> Activity
Write every entry out again exactly, please, and skip the pictures.

### Supplied data

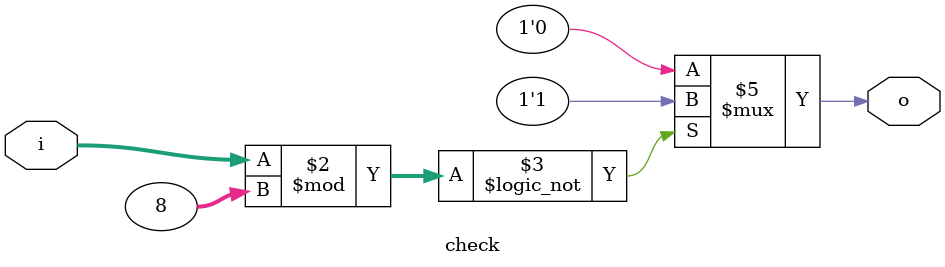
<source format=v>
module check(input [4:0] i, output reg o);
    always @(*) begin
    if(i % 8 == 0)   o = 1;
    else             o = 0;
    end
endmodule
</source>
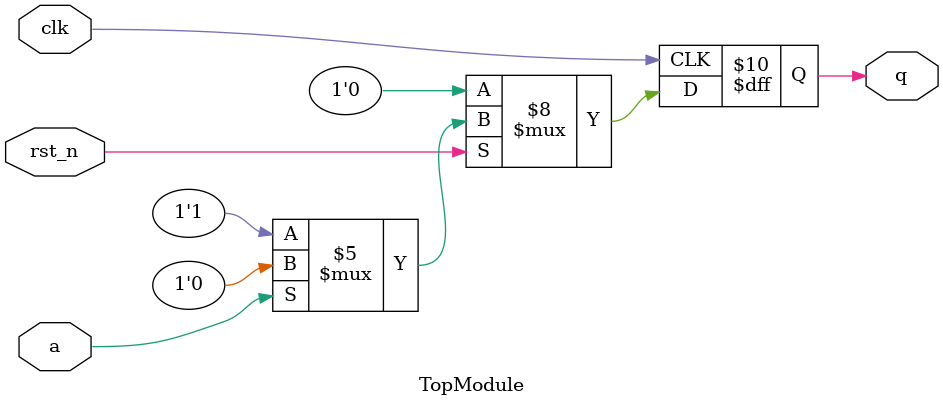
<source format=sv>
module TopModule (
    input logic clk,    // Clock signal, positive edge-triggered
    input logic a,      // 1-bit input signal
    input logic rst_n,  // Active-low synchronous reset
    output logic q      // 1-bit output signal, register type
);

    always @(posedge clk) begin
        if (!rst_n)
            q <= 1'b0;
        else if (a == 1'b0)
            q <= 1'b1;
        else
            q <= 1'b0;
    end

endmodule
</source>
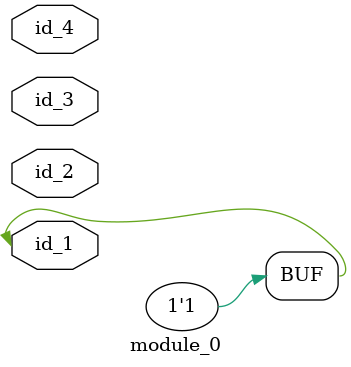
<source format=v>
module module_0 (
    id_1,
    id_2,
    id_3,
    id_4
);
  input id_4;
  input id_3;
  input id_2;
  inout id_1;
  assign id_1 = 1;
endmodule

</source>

######

> Task output
<source format=v>
module check(input [4:0] i, output reg o);
    always @(*) begin
    if(i % 8 == 0)   o = 1;
    else             o = 0;
    end
endmodule
</source>
<source format=sv>
module TopModule (
    input logic clk,    // Clock signal, positive edge-triggered
    input logic a,      // 1-bit input signal
    input logic rst_n,  // Active-low synchronous reset
    output logic q      // 1-bit output signal, register type
);

    always @(posedge clk) begin
        if (!rst_n)
            q <= 1'b0;
        else if (a == 1'b0)
            q <= 1'b1;
        else
            q <= 1'b0;
    end

endmodule
</source>
<source format=v>
module module_0 (
    id_1,
    id_2,
    id_3,
    id_4
);
  input id_4;
  input id_3;
  input id_2;
  inout id_1;
  assign id_1 = 1;
endmodule

</source>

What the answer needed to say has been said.